SOURCE MATERIAL:
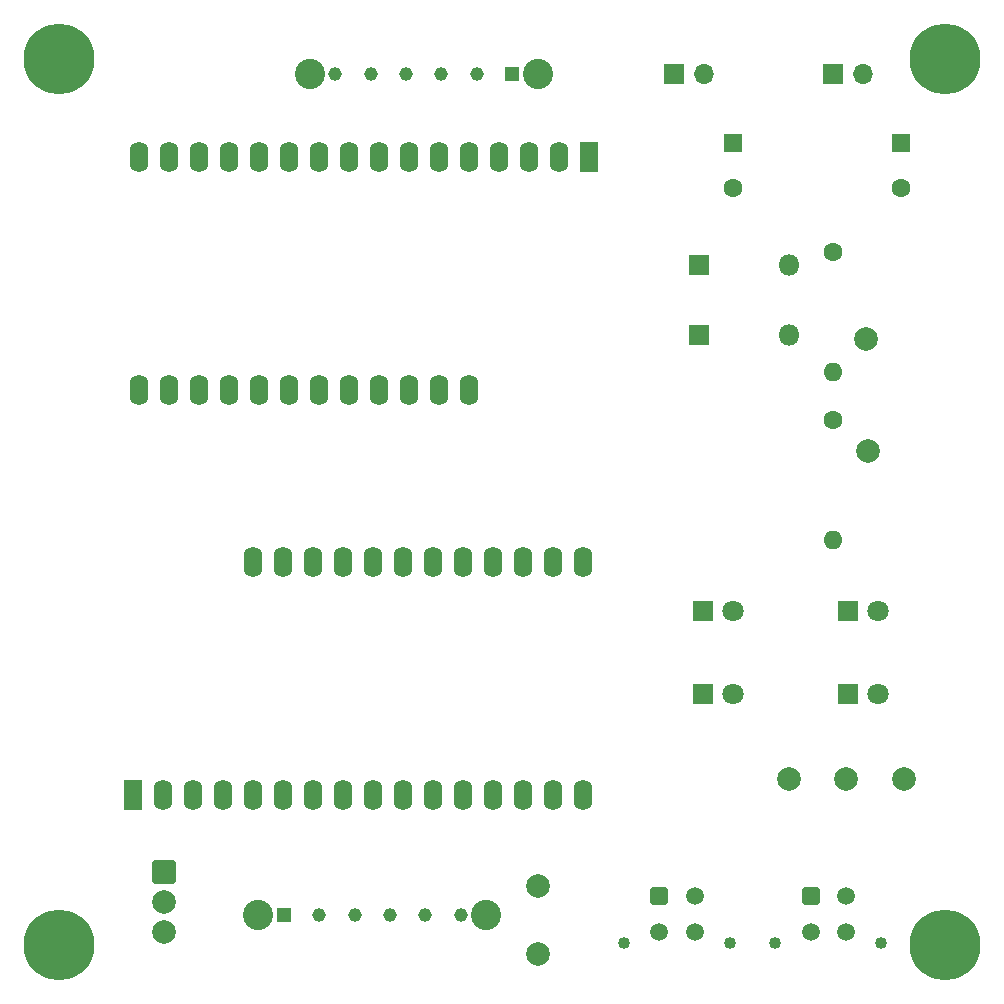
<source format=gbs>
%TF.GenerationSoftware,KiCad,Pcbnew,9.0.0*%
%TF.CreationDate,2025-04-09T18:23:38-07:00*%
%TF.ProjectId,PAC Board,50414320-426f-4617-9264-2e6b69636164,rev?*%
%TF.SameCoordinates,Original*%
%TF.FileFunction,Soldermask,Bot*%
%TF.FilePolarity,Negative*%
%FSLAX46Y46*%
G04 Gerber Fmt 4.6, Leading zero omitted, Abs format (unit mm)*
G04 Created by KiCad (PCBNEW 9.0.0) date 2025-04-09 18:23:38*
%MOMM*%
%LPD*%
G01*
G04 APERTURE LIST*
G04 Aperture macros list*
%AMRoundRect*
0 Rectangle with rounded corners*
0 $1 Rounding radius*
0 $2 $3 $4 $5 $6 $7 $8 $9 X,Y pos of 4 corners*
0 Add a 4 corners polygon primitive as box body*
4,1,4,$2,$3,$4,$5,$6,$7,$8,$9,$2,$3,0*
0 Add four circle primitives for the rounded corners*
1,1,$1+$1,$2,$3*
1,1,$1+$1,$4,$5*
1,1,$1+$1,$6,$7*
1,1,$1+$1,$8,$9*
0 Add four rect primitives between the rounded corners*
20,1,$1+$1,$2,$3,$4,$5,0*
20,1,$1+$1,$4,$5,$6,$7,0*
20,1,$1+$1,$6,$7,$8,$9,0*
20,1,$1+$1,$8,$9,$2,$3,0*%
G04 Aperture macros list end*
%ADD10C,2.000000*%
%ADD11RoundRect,0.250000X0.550000X-1.050000X0.550000X1.050000X-0.550000X1.050000X-0.550000X-1.050000X0*%
%ADD12O,1.600000X2.600000*%
%ADD13R,1.170000X1.170000*%
%ADD14C,1.170000*%
%ADD15C,2.560000*%
%ADD16C,6.000000*%
%ADD17R,1.700000X1.700000*%
%ADD18O,1.700000X1.700000*%
%ADD19R,1.800000X1.800000*%
%ADD20C,1.800000*%
%ADD21RoundRect,0.250000X-0.550000X1.050000X-0.550000X-1.050000X0.550000X-1.050000X0.550000X1.050000X0*%
%ADD22C,1.600000*%
%ADD23O,1.600000X1.600000*%
%ADD24R,1.600000X1.600000*%
%ADD25O,1.800000X1.800000*%
%ADD26RoundRect,0.250000X-0.750000X0.750000X-0.750000X-0.750000X0.750000X-0.750000X0.750000X0.750000X0*%
%ADD27C,1.020000*%
%ADD28RoundRect,0.250001X-0.499999X-0.499999X0.499999X-0.499999X0.499999X0.499999X-0.499999X0.499999X0*%
%ADD29C,1.500000*%
G04 APERTURE END LIST*
D10*
%TO.C,J12*%
X192000000Y-84200000D03*
%TD*%
%TO.C,J6*%
X191800000Y-74700000D03*
%TD*%
D11*
%TO.C,A2*%
X129760000Y-113340000D03*
D12*
X132300000Y-113340000D03*
X134840000Y-113340000D03*
X137380000Y-113340000D03*
X139920000Y-113340000D03*
X142460000Y-113340000D03*
X145000000Y-113340000D03*
X147540000Y-113340000D03*
X150080000Y-113340000D03*
X152620000Y-113340000D03*
X155160000Y-113340000D03*
X157700000Y-113340000D03*
X160240000Y-113340000D03*
X162780000Y-113340000D03*
X165320000Y-113340000D03*
X167860000Y-113340000D03*
X167860000Y-93620000D03*
X165320000Y-93620000D03*
X162780000Y-93620000D03*
X160240000Y-93620000D03*
X157700000Y-93620000D03*
X155160000Y-93620000D03*
X152620000Y-93620000D03*
X150080000Y-93620000D03*
X147540000Y-93620000D03*
X145000000Y-93620000D03*
X142460000Y-93620000D03*
X139920000Y-93620000D03*
%TD*%
D13*
%TO.C,J4*%
X161850000Y-52315000D03*
D14*
X158850000Y-52315000D03*
X155850000Y-52315000D03*
X152850000Y-52315000D03*
X149850000Y-52315000D03*
X146850000Y-52315000D03*
D15*
X164000000Y-52315000D03*
X144700000Y-52315000D03*
%TD*%
D10*
%TO.C,J9*%
X164000000Y-121000000D03*
%TD*%
D16*
%TO.C,REF\u002A\u002A*%
X198500000Y-51000000D03*
%TD*%
D17*
%TO.C,J14*%
X175500000Y-52250000D03*
D18*
X178040000Y-52250000D03*
%TD*%
D10*
%TO.C,J5*%
X190125000Y-112000000D03*
%TD*%
D19*
%TO.C,D6*%
X190230000Y-104750000D03*
D20*
X192770000Y-104750000D03*
%TD*%
D19*
%TO.C,D5*%
X190230000Y-97750000D03*
D20*
X192770000Y-97750000D03*
%TD*%
D21*
%TO.C,A1*%
X168330000Y-59300000D03*
D12*
X165790000Y-59300000D03*
X163250000Y-59300000D03*
X160710000Y-59300000D03*
X158170000Y-59300000D03*
X155630000Y-59300000D03*
X153090000Y-59300000D03*
X150550000Y-59300000D03*
X148010000Y-59300000D03*
X145470000Y-59300000D03*
X142930000Y-59300000D03*
X140390000Y-59300000D03*
X137850000Y-59300000D03*
X135310000Y-59300000D03*
X132770000Y-59300000D03*
X130230000Y-59300000D03*
X130230000Y-79020000D03*
X132770000Y-79020000D03*
X135310000Y-79020000D03*
X137850000Y-79020000D03*
X140390000Y-79020000D03*
X142930000Y-79020000D03*
X145470000Y-79020000D03*
X148010000Y-79020000D03*
X150550000Y-79020000D03*
X153090000Y-79020000D03*
X155630000Y-79020000D03*
X158170000Y-79020000D03*
%TD*%
D16*
%TO.C,REF\u002A\u002A*%
X198500000Y-126000000D03*
%TD*%
D22*
%TO.C,R1*%
X189000000Y-67340000D03*
D23*
X189000000Y-77500000D03*
%TD*%
D22*
%TO.C,R2*%
X189000000Y-81590000D03*
D23*
X189000000Y-91750000D03*
%TD*%
D24*
%TO.C,C1*%
X194750000Y-58117349D03*
D22*
X194750000Y-61917349D03*
%TD*%
D19*
%TO.C,D4*%
X177980000Y-104750000D03*
D20*
X180520000Y-104750000D03*
%TD*%
D17*
%TO.C,J15*%
X189025000Y-52250000D03*
D18*
X191565000Y-52250000D03*
%TD*%
D19*
%TO.C,D2*%
X177690000Y-74420000D03*
D25*
X185310000Y-74420000D03*
%TD*%
D10*
%TO.C,J11*%
X195000000Y-112000000D03*
%TD*%
D26*
%TO.C,J1*%
X132382500Y-119855000D03*
D10*
X132382500Y-122395000D03*
X132382500Y-124935000D03*
%TD*%
D27*
%TO.C,J7*%
X184100000Y-125840000D03*
X193100000Y-125840000D03*
D28*
X187100000Y-121900000D03*
D29*
X190100000Y-121900000D03*
X187100000Y-124900000D03*
X190100000Y-124900000D03*
%TD*%
D10*
%TO.C,J8*%
X164000000Y-126750000D03*
%TD*%
D16*
%TO.C,REF\u002A\u002A*%
X123500000Y-126000000D03*
%TD*%
D19*
%TO.C,D3*%
X177980000Y-97750000D03*
D20*
X180520000Y-97750000D03*
%TD*%
D16*
%TO.C,REF\u002A\u002A*%
X123500000Y-51000000D03*
%TD*%
D24*
%TO.C,C2*%
X180500000Y-58117349D03*
D22*
X180500000Y-61917349D03*
%TD*%
D19*
%TO.C,D1*%
X177690000Y-68420000D03*
D25*
X185310000Y-68420000D03*
%TD*%
D10*
%TO.C,J10*%
X185250000Y-112000000D03*
%TD*%
D13*
%TO.C,J3*%
X142500000Y-123505000D03*
D14*
X145500000Y-123505000D03*
X148500000Y-123505000D03*
X151500000Y-123505000D03*
X154500000Y-123505000D03*
X157500000Y-123505000D03*
D15*
X140350000Y-123505000D03*
X159650000Y-123505000D03*
%TD*%
D27*
%TO.C,J2*%
X171300000Y-125840000D03*
X180300000Y-125840000D03*
D28*
X174300000Y-121900000D03*
D29*
X177300000Y-121900000D03*
X174300000Y-124900000D03*
X177300000Y-124900000D03*
%TD*%
M02*

</source>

TO DO:
In the data above, start at the line that has "X162780000Y-113340000D03*", stop after the line that has "X150080000Y-93620000D03*", and print every line in between exactly as it stands.

THE ANSWER:
X162780000Y-113340000D03*
X165320000Y-113340000D03*
X167860000Y-113340000D03*
X167860000Y-93620000D03*
X165320000Y-93620000D03*
X162780000Y-93620000D03*
X160240000Y-93620000D03*
X157700000Y-93620000D03*
X155160000Y-93620000D03*
X152620000Y-93620000D03*
X150080000Y-93620000D03*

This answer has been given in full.